» **Aim**:
Copy the records below line for line, keeping every character unchanged.

» **Material**:

++++

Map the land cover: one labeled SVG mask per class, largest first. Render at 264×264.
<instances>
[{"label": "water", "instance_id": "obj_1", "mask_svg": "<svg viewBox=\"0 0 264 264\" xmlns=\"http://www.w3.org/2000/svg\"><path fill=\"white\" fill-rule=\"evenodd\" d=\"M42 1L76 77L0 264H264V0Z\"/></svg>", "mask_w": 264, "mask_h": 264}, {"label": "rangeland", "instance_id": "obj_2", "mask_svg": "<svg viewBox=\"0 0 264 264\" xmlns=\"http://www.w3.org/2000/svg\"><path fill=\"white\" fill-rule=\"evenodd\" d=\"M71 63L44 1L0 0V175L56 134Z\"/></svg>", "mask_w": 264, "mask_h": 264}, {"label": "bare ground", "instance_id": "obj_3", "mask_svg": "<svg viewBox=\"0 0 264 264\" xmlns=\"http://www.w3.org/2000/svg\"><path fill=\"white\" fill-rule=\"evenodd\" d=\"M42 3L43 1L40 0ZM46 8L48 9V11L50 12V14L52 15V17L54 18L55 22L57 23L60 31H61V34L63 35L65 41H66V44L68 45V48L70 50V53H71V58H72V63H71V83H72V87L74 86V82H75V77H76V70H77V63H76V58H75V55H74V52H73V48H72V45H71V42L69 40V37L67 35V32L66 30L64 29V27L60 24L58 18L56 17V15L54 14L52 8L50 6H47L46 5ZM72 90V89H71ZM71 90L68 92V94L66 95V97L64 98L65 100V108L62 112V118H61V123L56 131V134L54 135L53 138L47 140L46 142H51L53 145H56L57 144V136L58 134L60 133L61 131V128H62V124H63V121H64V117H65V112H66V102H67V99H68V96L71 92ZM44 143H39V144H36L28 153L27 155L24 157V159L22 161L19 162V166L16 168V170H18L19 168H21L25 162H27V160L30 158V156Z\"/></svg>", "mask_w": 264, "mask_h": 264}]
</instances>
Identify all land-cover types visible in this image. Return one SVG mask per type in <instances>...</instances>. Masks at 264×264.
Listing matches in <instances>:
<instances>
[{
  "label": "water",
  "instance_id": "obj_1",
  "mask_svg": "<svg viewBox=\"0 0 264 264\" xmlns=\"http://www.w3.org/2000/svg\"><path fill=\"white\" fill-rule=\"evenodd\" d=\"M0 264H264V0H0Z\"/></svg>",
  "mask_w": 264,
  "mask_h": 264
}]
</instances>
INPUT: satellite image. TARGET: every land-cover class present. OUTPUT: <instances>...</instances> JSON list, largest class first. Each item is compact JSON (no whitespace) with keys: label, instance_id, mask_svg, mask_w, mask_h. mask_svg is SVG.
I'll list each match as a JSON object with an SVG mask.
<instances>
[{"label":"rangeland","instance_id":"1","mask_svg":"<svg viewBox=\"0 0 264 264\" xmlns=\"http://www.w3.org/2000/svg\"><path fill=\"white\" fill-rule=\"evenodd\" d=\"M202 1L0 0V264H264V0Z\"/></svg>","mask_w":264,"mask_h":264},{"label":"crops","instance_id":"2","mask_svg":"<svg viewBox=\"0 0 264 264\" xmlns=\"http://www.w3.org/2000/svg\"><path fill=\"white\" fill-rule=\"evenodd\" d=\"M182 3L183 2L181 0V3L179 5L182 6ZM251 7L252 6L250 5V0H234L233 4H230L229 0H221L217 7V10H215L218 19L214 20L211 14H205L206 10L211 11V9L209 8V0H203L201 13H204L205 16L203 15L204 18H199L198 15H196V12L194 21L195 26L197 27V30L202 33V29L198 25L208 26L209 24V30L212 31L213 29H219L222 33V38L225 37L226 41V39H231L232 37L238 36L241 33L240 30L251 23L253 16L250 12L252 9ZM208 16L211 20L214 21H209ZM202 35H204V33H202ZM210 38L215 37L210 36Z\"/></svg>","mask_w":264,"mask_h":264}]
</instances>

++++

» **Output of the exercise**:
Map the land cover: one labeled SVG mask per class, largest first. Render at 264×264.
<instances>
[{"label": "water", "instance_id": "obj_1", "mask_svg": "<svg viewBox=\"0 0 264 264\" xmlns=\"http://www.w3.org/2000/svg\"><path fill=\"white\" fill-rule=\"evenodd\" d=\"M42 1L76 77L0 264H264V0Z\"/></svg>", "mask_w": 264, "mask_h": 264}, {"label": "rangeland", "instance_id": "obj_2", "mask_svg": "<svg viewBox=\"0 0 264 264\" xmlns=\"http://www.w3.org/2000/svg\"><path fill=\"white\" fill-rule=\"evenodd\" d=\"M71 63L44 1L0 0V175L56 134Z\"/></svg>", "mask_w": 264, "mask_h": 264}, {"label": "bare ground", "instance_id": "obj_3", "mask_svg": "<svg viewBox=\"0 0 264 264\" xmlns=\"http://www.w3.org/2000/svg\"><path fill=\"white\" fill-rule=\"evenodd\" d=\"M42 3L43 1L40 0ZM46 8L48 9V11L50 12V14L52 15V17L54 18L55 22L57 23L60 31H61V34L63 35L65 41H66V44L68 45V48L70 50V53H71V58H72V63H71V83H72V87L74 86V82H75V77H76V70H77V63H76V58H75V55H74V52H73V48H72V45H71V42L69 40V37L67 35V32L66 30L64 29V27L60 24L58 18L56 17V15L54 14L52 8L50 6H47L46 5ZM72 90V89H71ZM71 90L68 92V94L66 95V97L64 98L65 100V108L62 112V118H61V123L56 131V134L54 135L53 138L47 140L46 142H51L53 145H56L57 144V136L58 134L60 133L61 131V128H62V124H63V121H64V117H65V112H66V102H67V99H68V96L71 92ZM44 143H39V144H36L28 153L27 155L24 157V159L22 161L19 162V166L16 168V170H18L19 168H21L25 162H27V160L30 158V156Z\"/></svg>", "mask_w": 264, "mask_h": 264}]
</instances>
Identify all land-cover types visible in this image. Return one SVG mask per type in <instances>...</instances>. Masks at 264×264.
Listing matches in <instances>:
<instances>
[{
  "label": "water",
  "instance_id": "obj_1",
  "mask_svg": "<svg viewBox=\"0 0 264 264\" xmlns=\"http://www.w3.org/2000/svg\"><path fill=\"white\" fill-rule=\"evenodd\" d=\"M0 264H264V0H0Z\"/></svg>",
  "mask_w": 264,
  "mask_h": 264
}]
</instances>
INPUT: satellite image. TARGET: every land-cover class present. OUTPUT: <instances>...</instances> JSON list, largest class first. Each item is compact JSON (no whitespace) with keys: label, instance_id, mask_svg, mask_w, mask_h. mask_svg is SVG.
I'll list each match as a JSON object with an SVG mask.
<instances>
[{"label":"rangeland","instance_id":"1","mask_svg":"<svg viewBox=\"0 0 264 264\" xmlns=\"http://www.w3.org/2000/svg\"><path fill=\"white\" fill-rule=\"evenodd\" d=\"M202 1L0 0V264H264V0Z\"/></svg>","mask_w":264,"mask_h":264},{"label":"crops","instance_id":"2","mask_svg":"<svg viewBox=\"0 0 264 264\" xmlns=\"http://www.w3.org/2000/svg\"><path fill=\"white\" fill-rule=\"evenodd\" d=\"M182 3L183 2L181 0V3L179 5L182 6ZM251 7L252 6L250 5V0H234L233 4H230L229 0H221L217 7V10H215L218 19L214 20L211 14H205L206 10L211 11V9L209 8V0H203L201 13H204L205 16L203 15L204 18H199L198 15H196V12L194 21L195 26L197 27V30L202 33V29L198 25L208 26L209 24V30L212 31L213 29H219L222 33V38L225 37L226 41V39H231L232 37L238 36L241 33L240 30L251 23L253 16L250 12L252 9ZM208 16L211 20L214 21H209ZM202 35H204V33H202ZM210 38L215 37L210 36Z\"/></svg>","mask_w":264,"mask_h":264}]
</instances>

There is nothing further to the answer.